## [TASK TO CARRY OUT]
Copy the lines of the data below exactly, starting at the first and stopping after the line that contains "left shoulder: (23, 127)"; include no pictures.

(Stored entries)
--------------------------------------------------

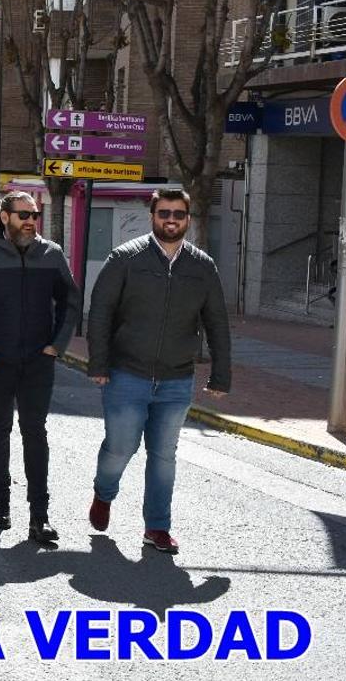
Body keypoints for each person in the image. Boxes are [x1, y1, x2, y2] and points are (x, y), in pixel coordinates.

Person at [86, 189, 232, 555]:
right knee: (120, 448)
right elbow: (100, 311)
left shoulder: (202, 266)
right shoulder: (125, 258)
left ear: (187, 219)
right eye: (164, 212)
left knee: (164, 455)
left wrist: (221, 374)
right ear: (152, 215)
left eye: (178, 214)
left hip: (176, 379)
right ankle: (104, 493)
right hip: (126, 374)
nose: (171, 219)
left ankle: (157, 527)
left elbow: (217, 322)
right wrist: (99, 364)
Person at [0, 191, 81, 544]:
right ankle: (1, 504)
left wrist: (56, 345)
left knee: (35, 432)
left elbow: (70, 301)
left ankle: (40, 516)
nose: (30, 221)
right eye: (23, 214)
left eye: (34, 215)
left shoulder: (51, 254)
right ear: (4, 216)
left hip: (39, 360)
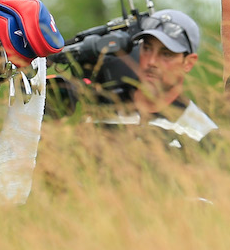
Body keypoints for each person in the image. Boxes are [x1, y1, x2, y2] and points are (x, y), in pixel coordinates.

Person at [88, 9, 217, 148]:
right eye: (147, 49)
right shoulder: (101, 109)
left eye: (166, 54)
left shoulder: (202, 133)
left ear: (189, 63)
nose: (152, 61)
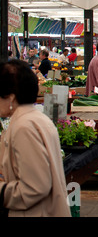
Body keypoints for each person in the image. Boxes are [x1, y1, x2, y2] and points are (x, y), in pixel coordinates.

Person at [0, 60, 71, 217]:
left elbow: (35, 186)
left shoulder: (23, 127)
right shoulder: (36, 118)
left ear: (11, 97)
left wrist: (3, 192)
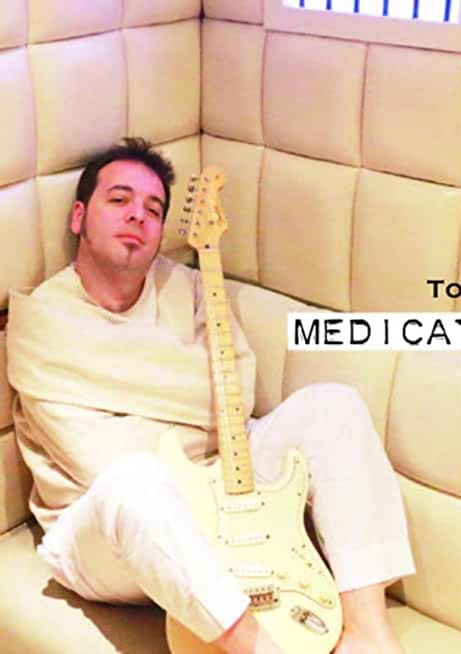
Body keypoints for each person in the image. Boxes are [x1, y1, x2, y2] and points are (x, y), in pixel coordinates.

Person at [7, 138, 415, 654]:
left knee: (333, 406)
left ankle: (367, 631)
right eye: (119, 199)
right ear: (79, 217)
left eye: (153, 209)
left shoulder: (189, 286)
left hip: (218, 479)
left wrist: (154, 410)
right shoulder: (43, 319)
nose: (137, 215)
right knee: (134, 480)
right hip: (106, 531)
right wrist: (195, 398)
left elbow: (236, 392)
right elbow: (97, 460)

--------------------------------------------------

## [WRITTEN SOLUTION]
Body keypoints for each person in the image. Boxes are [x1, y1, x2, y2] and points are (x, y), in pixel coordinates.

Person at [86, 189, 232, 555]:
right knee: (120, 448)
right elbow: (100, 311)
left shoulder: (202, 266)
right shoulder: (125, 258)
left ear: (187, 219)
right eye: (164, 212)
left knee: (164, 455)
left wrist: (221, 374)
right ear: (152, 215)
left eye: (178, 214)
left hip: (176, 379)
right ankle: (104, 493)
right hip: (126, 374)
nose: (171, 219)
left ankle: (157, 527)
left elbow: (217, 322)
right wrist: (99, 364)
Person at [0, 191, 81, 544]:
right ankle: (1, 504)
left wrist: (56, 345)
left knee: (35, 432)
left elbow: (70, 301)
left ankle: (40, 516)
nose: (30, 221)
right eye: (23, 214)
left eye: (34, 215)
left shoulder: (51, 254)
right ear: (4, 216)
left hip: (39, 360)
Body keypoints for each person in the image. Boxes are [x1, y1, x2, y2] and points are (x, y), in pixel coordinates.

Person at [88, 9, 217, 148]:
right eye: (147, 49)
right shoulder: (101, 109)
left eye: (166, 54)
left shoulder: (202, 133)
left ear: (189, 63)
nose: (152, 61)
Body keypoints for each person in the image. Boxes are [x1, y1, x2, y2] and points are (x, y), in pixel coordinates.

Person at [0, 60, 71, 217]:
left elbow: (35, 186)
left shoulder: (23, 127)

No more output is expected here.